First, we need some training data. Let’s augment our set of example neurons by randomly mutating them:

import numpy as np

# use a replicable random number generator
RNG = np.random.default_rng(2021)


def augment_neuron(
    nrn: navis.TreeNeuron, scale_sigma=0.1, translation_sigma=50, jitter_sigma=10
):
    nrn = nrn.copy(deepcopy=True)
    nrn.name += "_aug"
    dims = list("xyz")
    coords = nrn.nodes[dims].to_numpy()

    # translate whole neuron
    coords += RNG.normal(scale=translation_sigma, size=coords.shape[-1])
    # jitter individual coordinates
    coords += RNG.normal(scale=jitter_sigma, size=coords.shape)
    # rescale
    mean = np.mean(coords, axis=0)
    coords -= mean
    coords *= RNG.normal(loc=1.0, scale=scale_sigma)
    coords += mean

    nrn.nodes[dims] = coords
    return nrn


original = list(navis.example_neurons())
jittered = [augment_neuron(n) for n in original]

dotprops = [navis.make_dotprops(n, k=5, resample=False) for n in original + jittered]
matching_pairs = [[idx, idx + len(original)] for idx in range(len(original))]

The score matrix builder needs some neurons as a list of navis.Dotprops objects, and then to know which neurons should match with each other as indices into that list. It’s assumed that matches are relatively rare among the total set of possible pairings, so non-matching pairs are drawn randomly (although a non-matching list can be given explicitly).

Then it needs to know where to draw the boundaries between bins in the output lookup table. These can be given explicitly as a list of 2 ``Digitizer``s, or can be inferred from the data: bins will be drawn to evenly partition the matching neuron scores.

The resulting Lookup2d can be imported/exported as a pandas.DataFrame for ease of viewing and storing.
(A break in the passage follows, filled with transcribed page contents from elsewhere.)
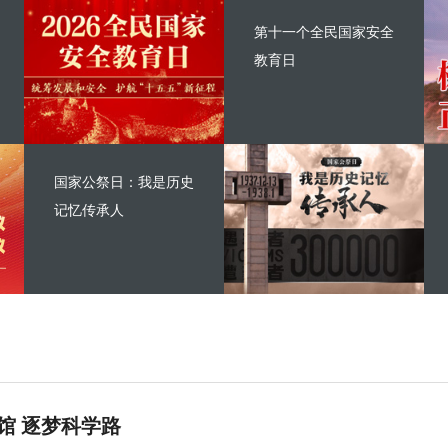
第十一个全民国家安全
教育日
国家公祭日：我是历史
记忆传承人
馆 逐梦科学路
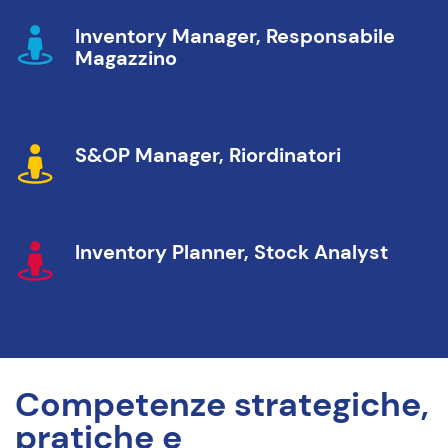
Inventory Manager, Responsabile
Magazzino
S&OP Manager, Riordinatori
Inventory Planner, Stock Analyst
Competenze strategiche,
pratiche e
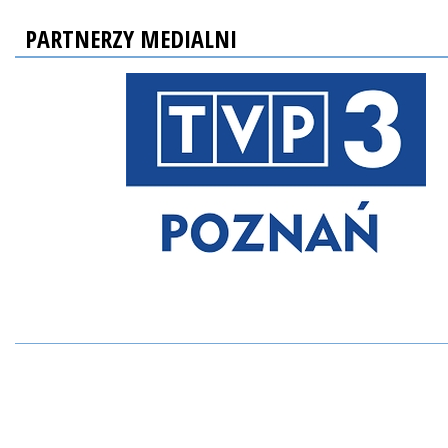
PARTNERZY MEDIALNI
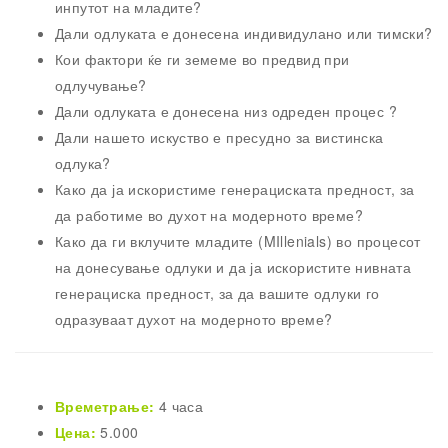
инпутот на младите?
Дали одлуката е донесена индивидулано или тимски?
Кои фактори ќе ги земеме во предвид при
одлучување?
Дали одлуката е донесена низ одреден процес ?
Дали нашето искуство е пресудно за вистинска
одлука?
Како да ја искористиме генерациската предност, за
да работиме во духот на модерното време?
Како да ги вклучите младите (MIllenials) во процесот
на донесување одлуки и да ја искористите нивната
генерациска предност, за да вашите одлуки го
одразуваат духот на модерното време?
Времетрање:
4 часа
Цена:
5.000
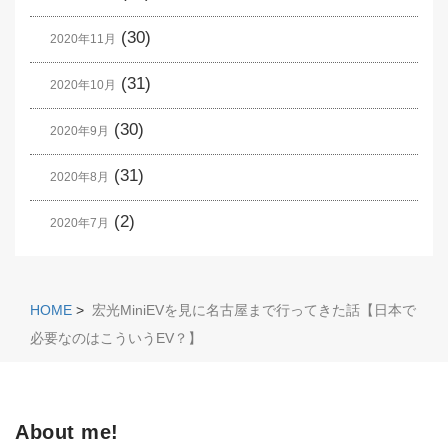
(30)
2020年11月
(31)
2020年10月
(30)
2020年9月
(31)
2020年8月
(2)
2020年7月
HOME
>
宏光MiniEVを見に名古屋まで行ってきた話【日本で
必要なのはこういうEV？】
About me!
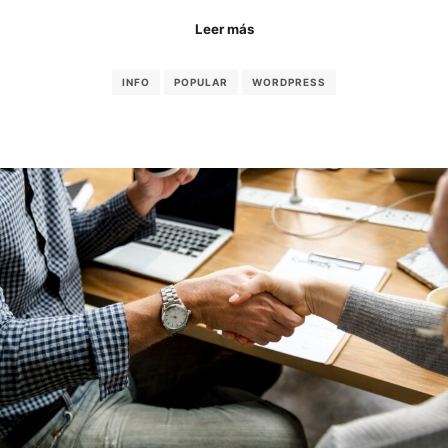
Leer más
INFO
POPULAR
WORDPRESS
builder = LookupDistDotBuilder(
    dotprops, matching_pairs, use_alpha=True, seed=2021
).with_bin_counts([8, 5])
smat = builder.build()
as_table = smat.to_dataframe()
as_table
[0.0,0.14588644700379452) [0.14588644700379452,0.29912252023057806) [0.29912252023057806,0.4802508950780032) [0.4802508950780032,0.7351365037506351) [0.7351365037506351,0.9988406500803395)
[2.0140850483155233,57.8493661406481) 0.486661 0.379042 0.387260 0.445648 0.855775
[57.8493661406481,81.31283353333698) 0.404766 0.343702 0.406445 0.417802 0.799595
[81.31283353333698,104.08576202392578) 0.257971 0.311827 0.217626 0.248743 1.013926
[104.08576202392578,128.14104591262304) 0.255728 0.089663 0.171599 0.115997 1.296510
[128.14104591262304,155.36119651794434) -0.136171 -0.107249 -0.125751 0.252883 1.987175
[155.36119651794434,202.6728515625) -0.575078 -0.448307 -0.475147 -0.221016 1.407061
[202.6728515625,395.9569088293945) -1.025938 -0.948679 -0.863801 -0.620512 0.054148
[395.9569088293945,4709.61474609375) -0.615558 -0.737251 -0.679764 -0.454779 -0.197384

Now that we can have this score matrix, we can use it for a problem which can be solved by NBLAST: we’ve mixed up a bag of neurons which look very similar to some of our examples, and need to know which they match with.

original_dps = dotprops[:len(original)]
new_dps = [
    navis.make_dotprops(
        augment_neuron(n),
        k=5,
        resample=False
    )
    for n in original
]
RNG.shuffle(new_dps)

result = navis.nblast(
    original_dps, new_dps,
    use_alpha=True, scores="mean", normalized=True,
    smat=smat,
    n_cores=1,
)
result.index = [dp.name for dp in original_dps]
result.columns = [dp.name for dp in new_dps]
result
NBLAST is optimized for data in microns and it looks like your queries are not in microns.
NBLAST is optimized for data in microns and it looks like your targets are not in microns.
754538881_aug 722817260_aug 1734350908_aug 1734350788_aug 754534424_aug
1734350788 -0.271504 -0.361381 -0.272018 0.159048 -0.325920
1734350908 -0.400432 -0.491376 0.858478 -0.437819 -0.216206
722817260 -0.157433 0.127931 -0.365195 -0.407436 -0.393940
754534424 -0.237769 -0.413532 -0.193794 -0.401148 0.857898
754538881 -0.021153 -0.213349 -0.200214 -0.303390 -0.115017

You can see that while there aren’t any particularly good scores (this is a very small amount of training data, and one would normally preprocess the neurons), in each case the original’s best match is its augmented partner.